Every week my church speaks together the Lord's Prayer.
Our father in heaven, may your name be kept holy. May your kingdom come. May your will be done on earth as it is in heaven... Matthew 6:9
In teaching us to pray these words, Jesus is teaching us to pray for God's justice and God's mercy.
To accept God's justice. To remember that he is holy, that he has a plan, that he will do what he will do to fulfill that plan. What he does may not be easy and it may not be what we want, but it is right.
To live God's justice. To speak truth, to behave in right ways, to submit our bodies and our minds to the work of the Holy Spirit, to submit our voices to the work of the Holy Spirit.
To offer God's mercy. To reach out to the wounded because they don't deserve it, to embrace the abandoned, however difficult or inconvenient that may be. He is telling us to make God's good happen around us.

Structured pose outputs
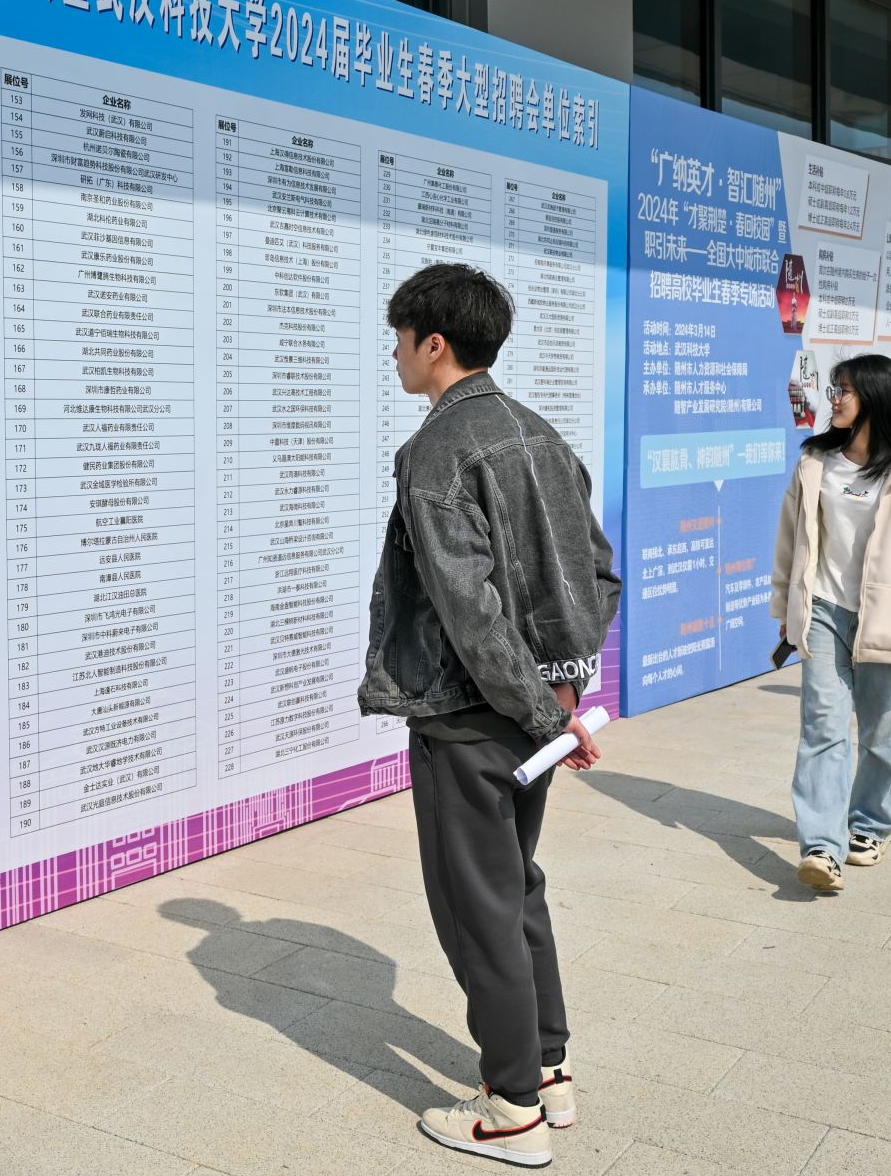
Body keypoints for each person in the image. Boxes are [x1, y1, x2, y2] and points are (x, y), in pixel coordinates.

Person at [358, 263, 621, 1168]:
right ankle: (548, 1068)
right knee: (517, 887)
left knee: (479, 907)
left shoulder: (435, 451)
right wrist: (560, 694)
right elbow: (599, 576)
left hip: (468, 716)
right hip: (531, 710)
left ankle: (512, 1109)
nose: (395, 355)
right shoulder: (542, 435)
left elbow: (469, 613)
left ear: (434, 343)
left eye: (400, 339)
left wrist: (543, 712)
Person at [772, 354, 891, 893]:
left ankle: (870, 826)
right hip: (825, 610)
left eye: (844, 391)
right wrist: (786, 608)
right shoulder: (815, 460)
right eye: (834, 390)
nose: (833, 399)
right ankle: (821, 848)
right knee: (822, 727)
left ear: (875, 397)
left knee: (881, 733)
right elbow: (791, 538)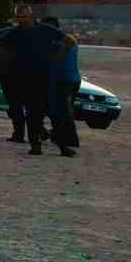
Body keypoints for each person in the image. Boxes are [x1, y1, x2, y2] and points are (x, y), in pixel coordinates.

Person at [0, 4, 68, 155]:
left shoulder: (45, 29)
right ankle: (35, 145)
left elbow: (70, 40)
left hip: (44, 77)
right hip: (22, 78)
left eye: (24, 17)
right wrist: (8, 58)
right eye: (19, 17)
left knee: (52, 112)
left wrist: (58, 57)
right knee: (32, 112)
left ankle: (62, 146)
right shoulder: (14, 33)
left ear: (31, 16)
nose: (21, 20)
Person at [42, 16, 81, 157]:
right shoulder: (67, 39)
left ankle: (67, 139)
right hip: (72, 79)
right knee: (64, 110)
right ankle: (65, 138)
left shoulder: (58, 42)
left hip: (64, 80)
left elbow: (54, 60)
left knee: (62, 111)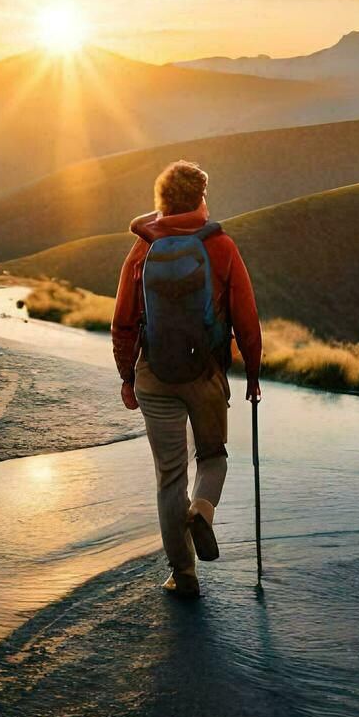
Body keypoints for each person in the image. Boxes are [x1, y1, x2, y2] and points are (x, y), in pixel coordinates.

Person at [112, 160, 261, 599]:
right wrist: (252, 374)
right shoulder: (221, 247)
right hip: (206, 374)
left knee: (168, 477)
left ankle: (183, 574)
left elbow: (123, 320)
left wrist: (126, 376)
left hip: (154, 374)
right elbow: (247, 320)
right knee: (213, 457)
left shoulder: (142, 250)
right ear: (200, 199)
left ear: (160, 202)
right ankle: (203, 510)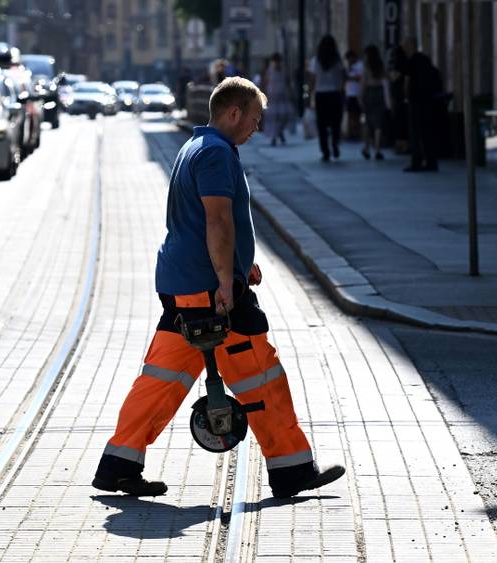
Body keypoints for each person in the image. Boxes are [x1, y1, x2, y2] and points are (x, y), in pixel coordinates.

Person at [92, 77, 346, 498]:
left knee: (161, 379)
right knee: (261, 376)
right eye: (254, 118)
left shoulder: (195, 147)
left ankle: (118, 463)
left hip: (185, 284)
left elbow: (201, 224)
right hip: (209, 291)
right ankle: (291, 469)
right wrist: (228, 279)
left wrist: (243, 264)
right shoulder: (215, 155)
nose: (257, 127)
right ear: (233, 113)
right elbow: (217, 220)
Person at [401, 37, 441, 172]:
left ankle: (416, 161)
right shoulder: (425, 59)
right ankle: (431, 161)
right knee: (428, 131)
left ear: (410, 45)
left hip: (415, 101)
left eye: (405, 45)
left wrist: (406, 97)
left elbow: (407, 81)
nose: (404, 49)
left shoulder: (410, 61)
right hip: (428, 100)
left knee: (415, 132)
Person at [307, 35, 345, 162]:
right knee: (336, 123)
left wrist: (309, 94)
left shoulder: (316, 60)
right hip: (335, 94)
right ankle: (334, 143)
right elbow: (342, 76)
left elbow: (312, 79)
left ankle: (325, 150)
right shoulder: (338, 60)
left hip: (321, 95)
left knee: (322, 124)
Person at [360, 45, 391, 160]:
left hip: (369, 94)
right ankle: (378, 149)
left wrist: (361, 97)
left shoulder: (366, 67)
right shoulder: (381, 66)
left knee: (368, 122)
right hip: (380, 93)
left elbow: (363, 84)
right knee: (379, 123)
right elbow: (387, 79)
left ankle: (367, 148)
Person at [261, 53, 293, 146]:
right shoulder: (269, 70)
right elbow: (265, 82)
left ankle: (279, 132)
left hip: (283, 96)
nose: (277, 63)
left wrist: (290, 93)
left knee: (284, 116)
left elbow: (288, 82)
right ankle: (275, 136)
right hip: (273, 97)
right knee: (274, 118)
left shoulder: (284, 70)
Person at [344, 50, 364, 140]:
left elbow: (360, 77)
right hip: (349, 93)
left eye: (350, 59)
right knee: (350, 115)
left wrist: (350, 78)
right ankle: (352, 132)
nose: (349, 61)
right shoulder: (349, 67)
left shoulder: (360, 65)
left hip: (358, 93)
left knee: (358, 115)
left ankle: (358, 133)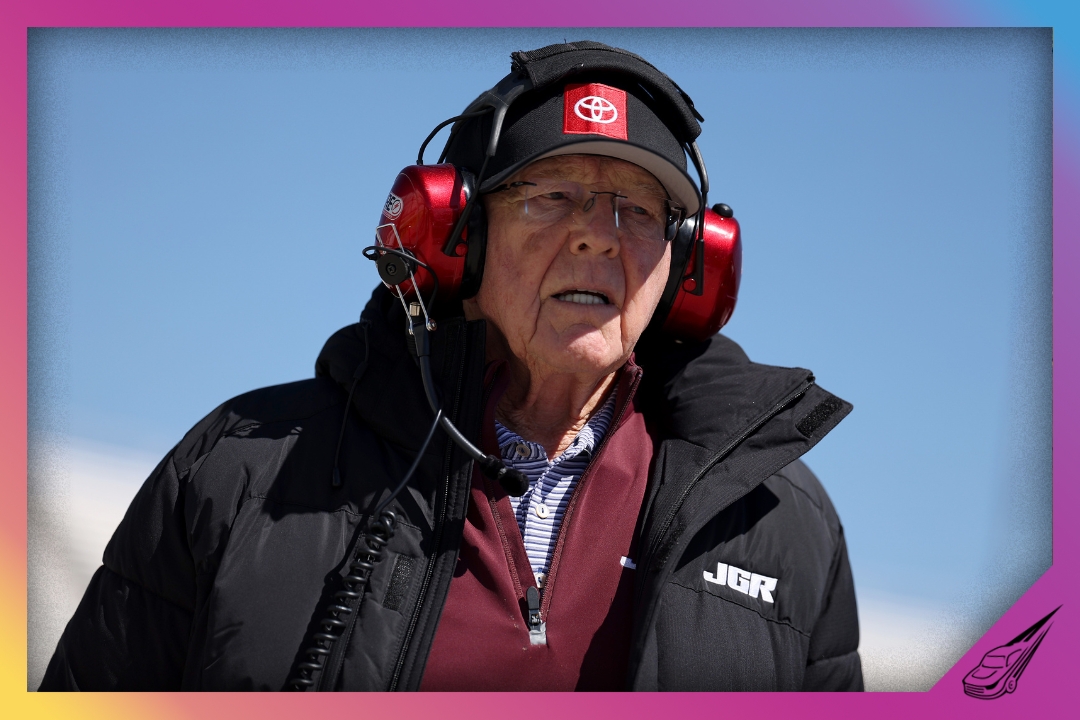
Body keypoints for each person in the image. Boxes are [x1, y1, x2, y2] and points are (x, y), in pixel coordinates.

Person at [40, 41, 861, 692]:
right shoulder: (241, 469)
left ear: (688, 269)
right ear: (453, 240)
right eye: (551, 195)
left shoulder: (780, 523)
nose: (599, 236)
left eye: (639, 211)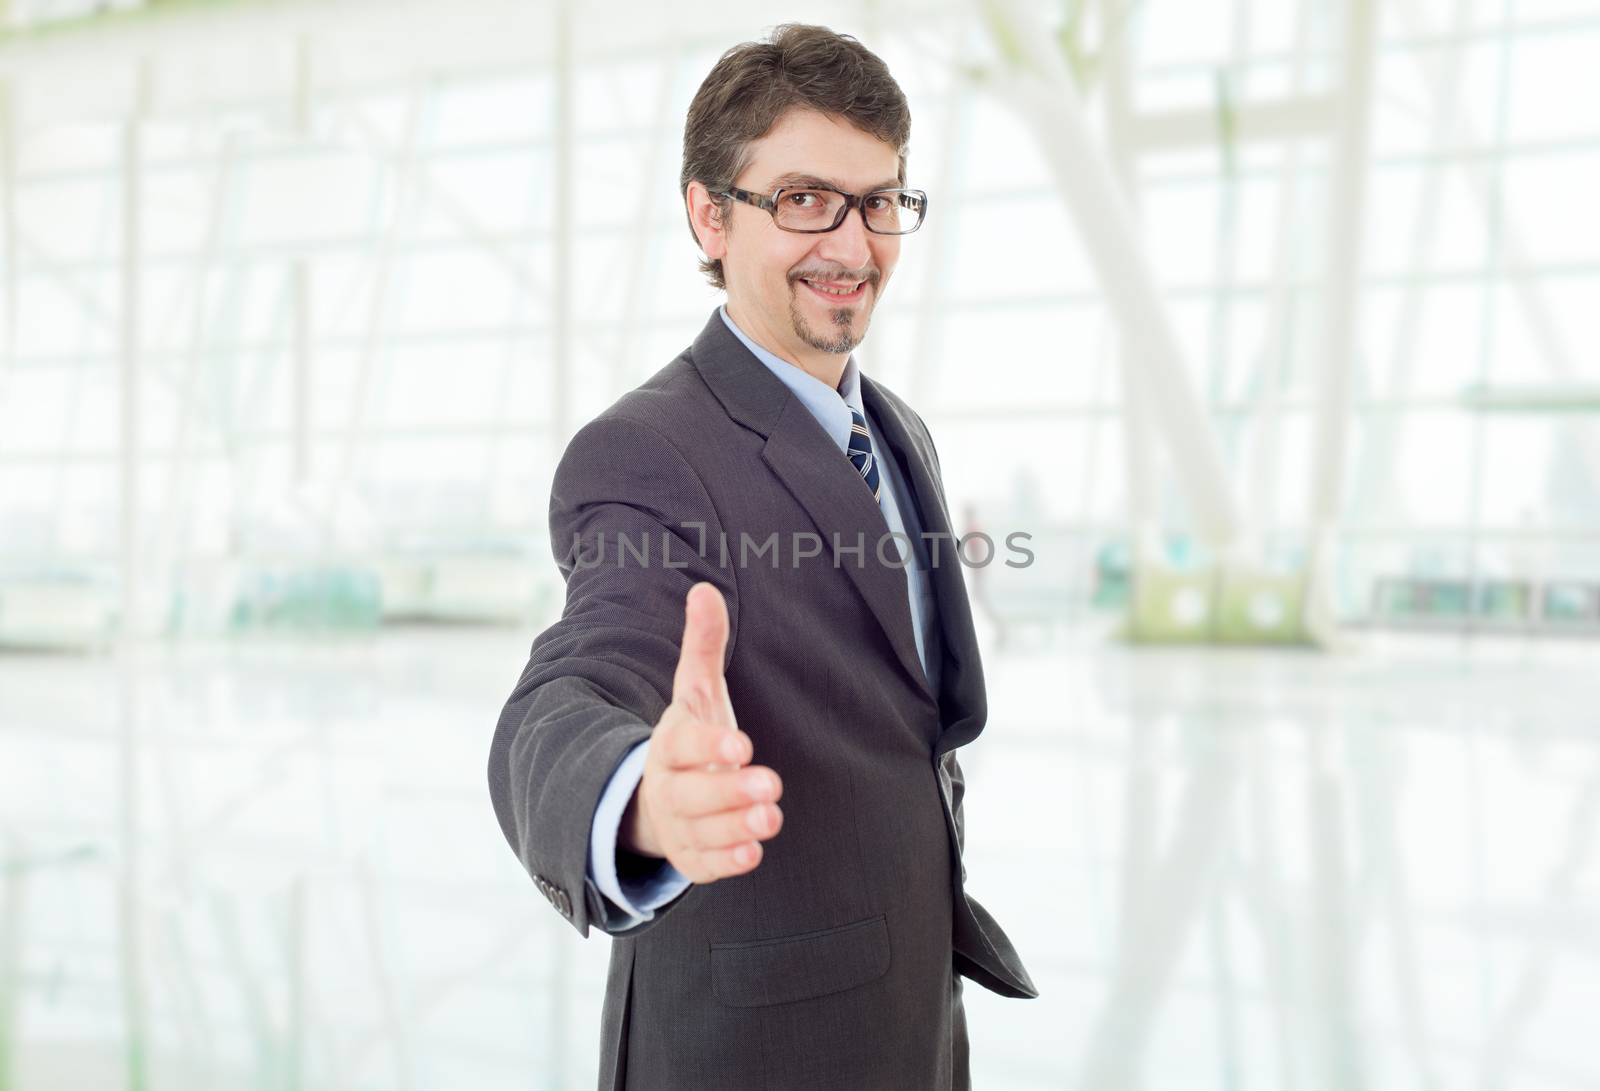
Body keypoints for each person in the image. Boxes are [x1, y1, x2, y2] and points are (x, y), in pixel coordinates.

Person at [487, 23, 1035, 1090]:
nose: (852, 242)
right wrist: (638, 793)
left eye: (879, 201)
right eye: (803, 200)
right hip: (753, 1051)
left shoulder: (896, 428)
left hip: (910, 1021)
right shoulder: (648, 451)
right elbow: (575, 683)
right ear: (708, 213)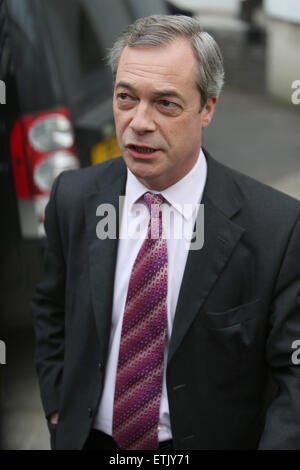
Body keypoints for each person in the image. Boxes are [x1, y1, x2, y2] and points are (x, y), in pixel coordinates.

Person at [32, 15, 300, 450]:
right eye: (126, 98)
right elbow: (51, 307)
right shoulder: (74, 197)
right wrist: (58, 409)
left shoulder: (277, 227)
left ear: (207, 108)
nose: (139, 121)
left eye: (166, 104)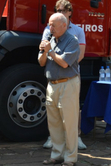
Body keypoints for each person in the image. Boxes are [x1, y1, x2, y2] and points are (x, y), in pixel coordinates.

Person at [42, 0, 87, 150]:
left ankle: (76, 137)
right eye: (56, 10)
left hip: (71, 75)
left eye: (61, 10)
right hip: (54, 76)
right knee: (54, 113)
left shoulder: (77, 32)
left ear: (69, 12)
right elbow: (44, 50)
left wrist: (67, 62)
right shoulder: (49, 30)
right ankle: (53, 139)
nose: (58, 13)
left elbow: (79, 55)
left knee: (72, 111)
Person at [38, 13, 80, 166]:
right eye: (49, 25)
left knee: (69, 123)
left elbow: (63, 63)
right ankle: (57, 155)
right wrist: (44, 51)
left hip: (68, 84)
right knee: (54, 122)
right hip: (52, 85)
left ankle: (70, 158)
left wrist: (49, 51)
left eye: (53, 25)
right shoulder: (49, 40)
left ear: (64, 25)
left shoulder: (72, 41)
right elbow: (41, 62)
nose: (50, 28)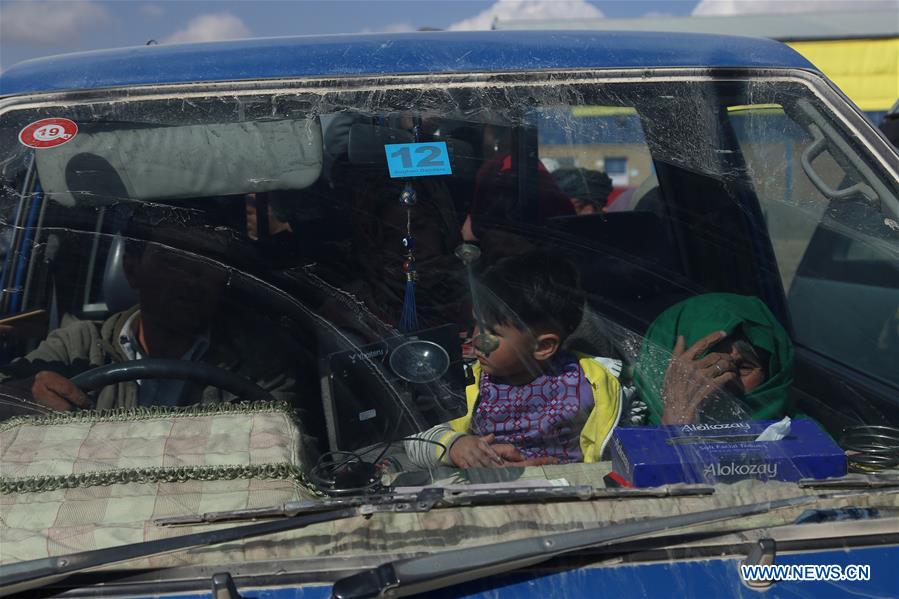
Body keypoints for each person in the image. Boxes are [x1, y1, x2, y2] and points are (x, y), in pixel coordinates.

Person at [0, 226, 299, 412]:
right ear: (131, 271)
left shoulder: (259, 364)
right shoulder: (77, 345)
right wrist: (26, 392)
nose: (189, 279)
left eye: (207, 262)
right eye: (171, 260)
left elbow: (292, 446)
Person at [405, 251, 622, 469]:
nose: (475, 340)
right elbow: (414, 439)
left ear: (543, 347)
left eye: (491, 333)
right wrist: (453, 445)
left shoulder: (594, 386)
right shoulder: (465, 383)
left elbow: (620, 455)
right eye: (476, 324)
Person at [632, 293, 795, 426]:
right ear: (662, 371)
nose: (725, 380)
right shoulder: (616, 435)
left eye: (743, 367)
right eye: (704, 366)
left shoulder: (805, 439)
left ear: (773, 378)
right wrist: (676, 425)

== Things to do ==
a) Reproduce the passage of the Lord's Prayer reflection word for word, beginning at the words "To live God's" and stopping after the words "the Holy Spirit.".
b) List the three short phrases, each beginning with "To," that open paragraphs in the Lord's Prayer reflection and name what praying for God's justice and mercy involves.
c) Carry on the reflection on the Lord's Prayer with the next paragraph after its final sentence.

== Outputs in order ==
a)
To live God's justice. To speak truth, to behave in right ways, to submit our bodies and our minds to the work of the Holy Spirit, to submit our voices to the work of the Holy Spirit.

b)
To accept God's justice.
To live God's justice.
To offer God's mercy.

c)
Teaching us to accept God's mercy. To let his light shine on whatever in me needs illuminating, whatever I am trying to hide so I can hang on to it. He's teaching us to let the Spirit do the work that only the Spirit can do to make me holy.
We are made in God's image. We are made for justice. We are made for mercy.
If we are waiting for karma to fix the world, we're going to wait forever.
If we are waiting for God to fix our world, we will wait... but not forever.
If we are waiting for God to fix us... that can start today.